Introduction

At Doist, we build products that help millions of people every week stay organized and collaborate with each other. A great deal of what the software does in these products is to synchronize data across devices in a fault-tolerant way, embracing an offline-first principle for frictionless collaboration.

In recent months, our systems have undergone a significant evolution to serve more users and enhance their experience when dealing with more data.

To achieve this and to help troubleshoot issues in production, we have developed a system that allows us to provide a number of select engineers with secure and timely access to production environments, without compromising on accountability.

In this blog post, we’ll walk you through the journey of how we got there and how it works.

How were we doing it before

In the early days of the company, we ran code on dedicated long-lived EC2 instances. Some developers got used to this and came to rely on the option to “debug in production” by connecting over SSH to such an instance and running a Python/iPython console to inspect system state: the combination of production code behavior and the environment it runs in, including database, cache, and some other runtime dependencies’ state.

When we migrated services to AWS ECS, developers lost this option: there’s no big long-lived production server anymore, system components run inside ephemeral containers, which are destroyed once the process running inside them exits.

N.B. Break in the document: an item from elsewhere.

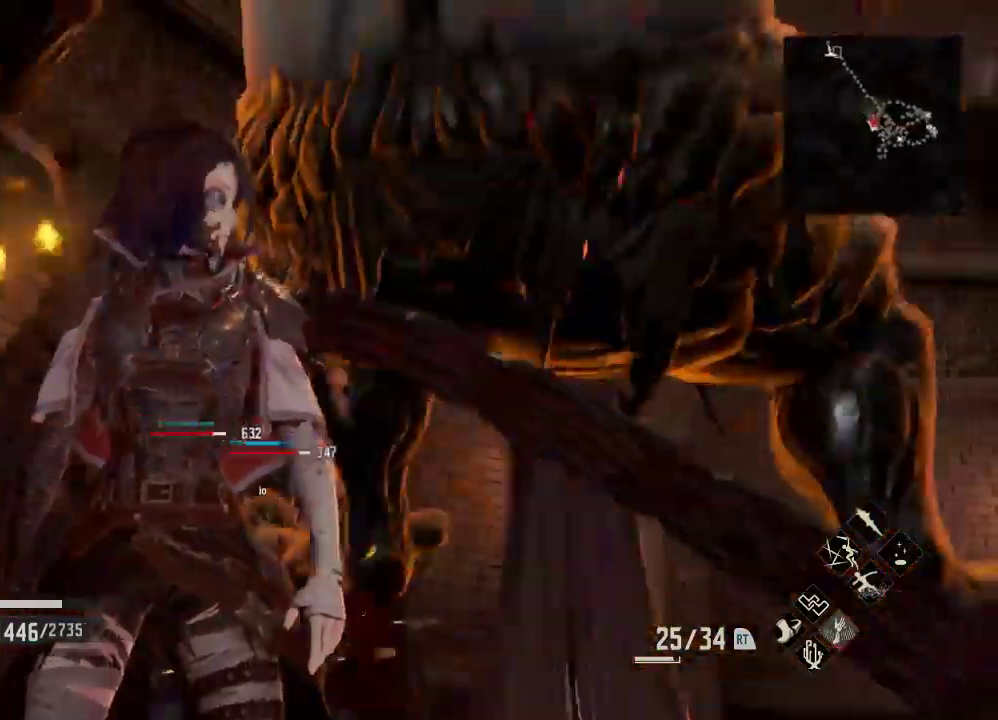
{"buttons": [], "left_stick": "center", "right_stick": "center", "events": [[67, "left_stick", "center"], [433, "right_stick", "right"], [500, "right_stick", "center"]]}
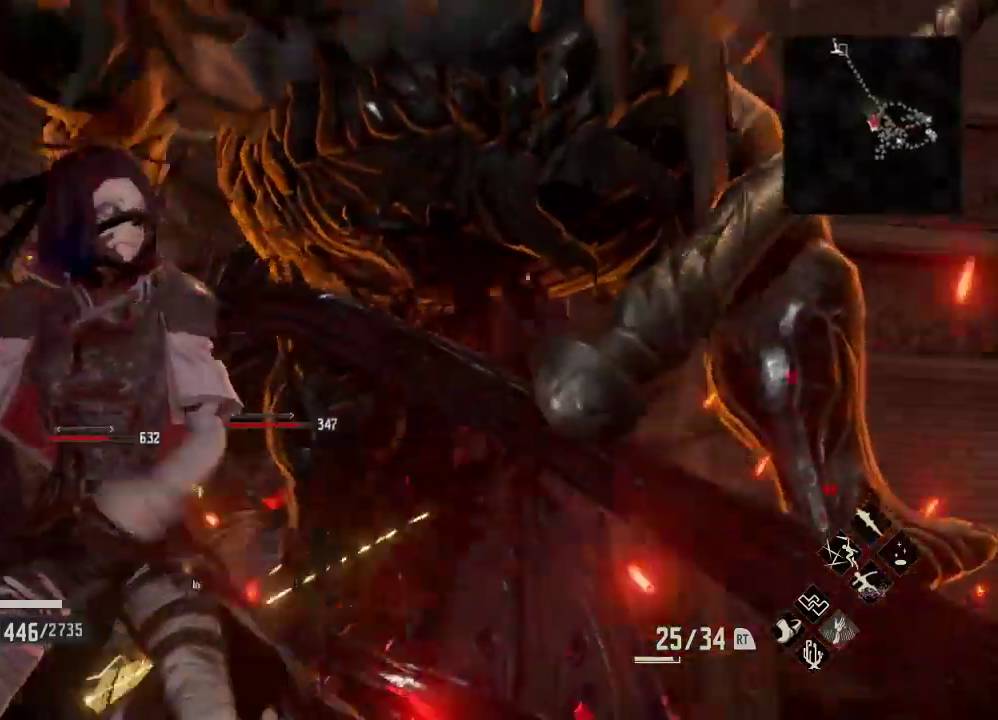
{"buttons": [], "left_stick": "center", "right_stick": "center", "events": [[267, "right_stick", "down"], [333, "right_stick", "center"], [400, "left_stick", "down"], [467, "left_stick", "center"]]}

We explored AWS ECS Exec to address the “debug in production” use case. However, these methods required installing AWS CLI and managing user permissions via AWS IAM. To retain the convenience of simply opening an SSH session and running an iPython console for system introspection, we aimed to replicate this experience using modern components that align with our new container-based setup instead of working against it.

The new way

Our end goal was a system with a simple a web interface, where developers could ask for an automatically provisioned dedicated short-lived server, that had the same code and environment as the most recently deployed version of our service. Such a server should be available over SSH, and have an audit trail of actions executed over each SSH session.

Providing SSH access

We assessed several options to provide SSH access to our containers and ended up with two final contenders: AWS Systems Manager Session Manager and Tailscale SSH.

Both provided the ability to control who can access it through policies (AWS IAM and Tailscale ACLs respectively), and both provided the ability to record the session for auditing purposes.

From the get-go, we set session recording as a hard requirement. This means that all actions taken within the environment will be recorded, providing an audit trail and ensuring accountability.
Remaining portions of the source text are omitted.